Technically, there is no difference between Szubin’s legal authority as permanent or as “acting” Under Secretary, though his temporary status means that the Treasury is barred from recruiting a replacement for one of his former deputies at the crucial Office of Foreign Assets Control. Nonetheless, the prefix “acting” that precedes his title can significantly diminish his standing among some of his interlocutors in Europe, the Arab world and other countries. It weakens his hand, however slightly, as he seeks to strengthen non-nuclear sanctions against Iran, to cut off financial supply lines to ISIS, to formulate new punishments for renegade North Korea, to block funding for Hezbollah’s missile program and to undermine the financial infrastructure of the world’s drug trade, which is often a source of funding for anti-American terrorist activities.

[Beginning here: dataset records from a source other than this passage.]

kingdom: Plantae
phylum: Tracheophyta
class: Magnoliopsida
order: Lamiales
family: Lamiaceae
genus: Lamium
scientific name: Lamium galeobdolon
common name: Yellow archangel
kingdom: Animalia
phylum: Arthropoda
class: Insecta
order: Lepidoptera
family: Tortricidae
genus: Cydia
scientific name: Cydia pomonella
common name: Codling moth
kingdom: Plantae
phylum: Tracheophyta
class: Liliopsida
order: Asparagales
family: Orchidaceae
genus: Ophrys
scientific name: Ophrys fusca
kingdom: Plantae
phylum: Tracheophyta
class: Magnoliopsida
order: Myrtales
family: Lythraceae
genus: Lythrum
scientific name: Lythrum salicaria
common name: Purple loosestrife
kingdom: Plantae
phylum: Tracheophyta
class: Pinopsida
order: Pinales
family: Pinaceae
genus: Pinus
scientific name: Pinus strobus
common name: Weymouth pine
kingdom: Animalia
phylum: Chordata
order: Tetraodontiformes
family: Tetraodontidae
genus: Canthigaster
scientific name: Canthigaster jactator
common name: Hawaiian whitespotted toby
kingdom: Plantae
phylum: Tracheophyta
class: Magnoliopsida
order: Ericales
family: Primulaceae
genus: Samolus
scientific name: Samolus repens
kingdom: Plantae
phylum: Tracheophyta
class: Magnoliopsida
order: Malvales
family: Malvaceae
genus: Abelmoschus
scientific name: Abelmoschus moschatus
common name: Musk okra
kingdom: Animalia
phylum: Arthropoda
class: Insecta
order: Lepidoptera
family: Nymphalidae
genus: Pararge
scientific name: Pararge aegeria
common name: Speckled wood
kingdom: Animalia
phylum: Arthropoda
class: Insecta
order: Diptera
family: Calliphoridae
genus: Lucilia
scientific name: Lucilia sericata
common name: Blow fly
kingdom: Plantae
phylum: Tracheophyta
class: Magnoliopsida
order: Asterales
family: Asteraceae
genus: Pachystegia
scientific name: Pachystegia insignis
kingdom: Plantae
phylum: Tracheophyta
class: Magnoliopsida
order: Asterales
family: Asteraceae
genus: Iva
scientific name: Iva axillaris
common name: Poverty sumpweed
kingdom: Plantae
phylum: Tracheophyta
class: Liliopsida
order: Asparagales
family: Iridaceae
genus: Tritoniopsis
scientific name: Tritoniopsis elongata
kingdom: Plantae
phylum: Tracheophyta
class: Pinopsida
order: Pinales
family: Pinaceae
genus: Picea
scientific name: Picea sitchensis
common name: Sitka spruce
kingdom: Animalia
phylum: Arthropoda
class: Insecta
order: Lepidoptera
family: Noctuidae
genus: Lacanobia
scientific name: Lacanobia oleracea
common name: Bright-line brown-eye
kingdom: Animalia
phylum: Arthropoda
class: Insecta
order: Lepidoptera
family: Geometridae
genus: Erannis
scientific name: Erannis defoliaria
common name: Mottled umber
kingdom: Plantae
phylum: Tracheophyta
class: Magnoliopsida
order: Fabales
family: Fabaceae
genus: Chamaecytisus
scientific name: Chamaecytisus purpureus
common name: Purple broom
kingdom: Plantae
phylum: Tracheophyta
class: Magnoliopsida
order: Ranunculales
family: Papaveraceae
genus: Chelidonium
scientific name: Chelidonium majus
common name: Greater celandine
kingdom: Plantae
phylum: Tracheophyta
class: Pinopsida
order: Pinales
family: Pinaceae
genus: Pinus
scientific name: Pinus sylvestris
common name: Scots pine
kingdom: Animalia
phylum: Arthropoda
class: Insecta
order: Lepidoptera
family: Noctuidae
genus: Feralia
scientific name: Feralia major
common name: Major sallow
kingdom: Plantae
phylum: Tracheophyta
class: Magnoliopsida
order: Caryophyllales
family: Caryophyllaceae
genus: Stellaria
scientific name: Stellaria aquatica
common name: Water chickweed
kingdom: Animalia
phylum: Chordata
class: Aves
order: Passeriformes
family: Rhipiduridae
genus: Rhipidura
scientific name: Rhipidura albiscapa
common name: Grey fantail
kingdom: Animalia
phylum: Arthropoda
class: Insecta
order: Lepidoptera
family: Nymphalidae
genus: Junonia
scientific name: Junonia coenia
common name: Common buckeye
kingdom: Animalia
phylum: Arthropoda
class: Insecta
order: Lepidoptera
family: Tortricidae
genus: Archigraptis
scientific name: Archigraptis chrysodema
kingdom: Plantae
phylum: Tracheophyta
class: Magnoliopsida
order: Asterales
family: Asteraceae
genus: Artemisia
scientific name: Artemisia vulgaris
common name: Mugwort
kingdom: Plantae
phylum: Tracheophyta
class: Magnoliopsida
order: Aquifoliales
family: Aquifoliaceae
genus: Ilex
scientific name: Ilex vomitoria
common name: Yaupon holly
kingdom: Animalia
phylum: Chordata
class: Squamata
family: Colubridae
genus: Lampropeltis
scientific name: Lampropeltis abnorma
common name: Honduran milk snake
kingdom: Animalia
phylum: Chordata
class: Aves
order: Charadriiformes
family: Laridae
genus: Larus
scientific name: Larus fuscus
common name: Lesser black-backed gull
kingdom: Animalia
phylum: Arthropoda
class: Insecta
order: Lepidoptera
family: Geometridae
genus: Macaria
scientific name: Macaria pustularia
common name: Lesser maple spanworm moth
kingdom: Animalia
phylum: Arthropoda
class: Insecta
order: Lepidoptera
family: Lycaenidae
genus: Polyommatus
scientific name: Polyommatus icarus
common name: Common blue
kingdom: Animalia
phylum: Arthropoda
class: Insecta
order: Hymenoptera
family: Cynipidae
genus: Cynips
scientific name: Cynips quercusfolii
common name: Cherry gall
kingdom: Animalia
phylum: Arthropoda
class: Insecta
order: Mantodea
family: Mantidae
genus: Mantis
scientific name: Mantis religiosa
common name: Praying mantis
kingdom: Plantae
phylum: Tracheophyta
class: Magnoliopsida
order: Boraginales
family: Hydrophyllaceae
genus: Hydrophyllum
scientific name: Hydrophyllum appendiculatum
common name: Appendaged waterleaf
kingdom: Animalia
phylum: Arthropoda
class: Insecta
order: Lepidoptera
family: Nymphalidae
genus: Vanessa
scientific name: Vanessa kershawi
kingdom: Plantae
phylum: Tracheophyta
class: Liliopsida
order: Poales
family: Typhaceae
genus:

His interlocutors could very well ask themselves whether this “acting” U.S. official really speaks for the American president and whether he’ll still be the person in charge of TFI in six months or a year. But they might also wonder what it says about America’s fortitude when a major political party that presents itself as more patriotic and more aggressive than its rival prefers short-term political expediency over longer-term national security interests, or when a U.S. senator procrastinates in moving such an important appointment forward for fear that some of his supporters might object

Who knows? Some people might even speculate that the delay in appointing Szubin has something to do with his Jewish background or support for Israel. We all assume that’s not true, of course, though it’s no less ludicrous than the self-destructive, hyper-partisan paralysis that has gripped Washington in recent years, which everyone has gotten so used to that it’s hardly even mentioned anymore.